List every line in the rows below that contains the word "scientific".
[start INPUT DATA]
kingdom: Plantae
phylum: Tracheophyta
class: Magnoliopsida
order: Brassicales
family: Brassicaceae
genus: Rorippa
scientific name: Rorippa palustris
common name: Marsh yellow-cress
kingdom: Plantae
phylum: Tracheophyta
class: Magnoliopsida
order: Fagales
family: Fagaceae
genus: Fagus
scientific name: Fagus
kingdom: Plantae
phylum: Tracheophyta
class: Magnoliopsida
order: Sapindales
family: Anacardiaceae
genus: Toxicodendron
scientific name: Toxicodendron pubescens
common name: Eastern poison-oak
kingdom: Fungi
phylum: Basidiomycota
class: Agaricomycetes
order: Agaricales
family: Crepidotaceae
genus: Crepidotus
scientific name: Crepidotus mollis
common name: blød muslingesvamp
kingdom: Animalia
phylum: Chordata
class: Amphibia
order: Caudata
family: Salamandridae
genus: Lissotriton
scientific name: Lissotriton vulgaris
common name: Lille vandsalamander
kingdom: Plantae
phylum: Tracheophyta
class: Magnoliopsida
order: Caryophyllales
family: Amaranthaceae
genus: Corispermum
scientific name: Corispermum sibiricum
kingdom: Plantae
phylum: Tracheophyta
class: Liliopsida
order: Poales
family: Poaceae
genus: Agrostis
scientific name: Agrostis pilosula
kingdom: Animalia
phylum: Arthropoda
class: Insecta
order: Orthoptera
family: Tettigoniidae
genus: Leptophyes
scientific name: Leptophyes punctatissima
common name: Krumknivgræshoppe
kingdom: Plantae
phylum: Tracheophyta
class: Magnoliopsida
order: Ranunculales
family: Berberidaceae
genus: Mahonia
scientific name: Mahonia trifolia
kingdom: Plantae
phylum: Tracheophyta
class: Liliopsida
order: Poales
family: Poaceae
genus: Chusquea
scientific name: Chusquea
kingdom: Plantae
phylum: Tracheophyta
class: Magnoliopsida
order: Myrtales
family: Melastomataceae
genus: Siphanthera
[end INPUT DATA]
## SOLVED EXERCISE
scientific name: Rorippa palustris
scientific name: Fagus
scientific name: Toxicodendron pubescens
scientific name: Crepidotus mollis
scientific name: Lissotriton vulgaris
scientific name: Corispermum sibiricum
scientific name: Agrostis pilosula
scientific name: Leptophyes punctatissima
scientific name: Mahonia trifolia
scientific name: Chusquea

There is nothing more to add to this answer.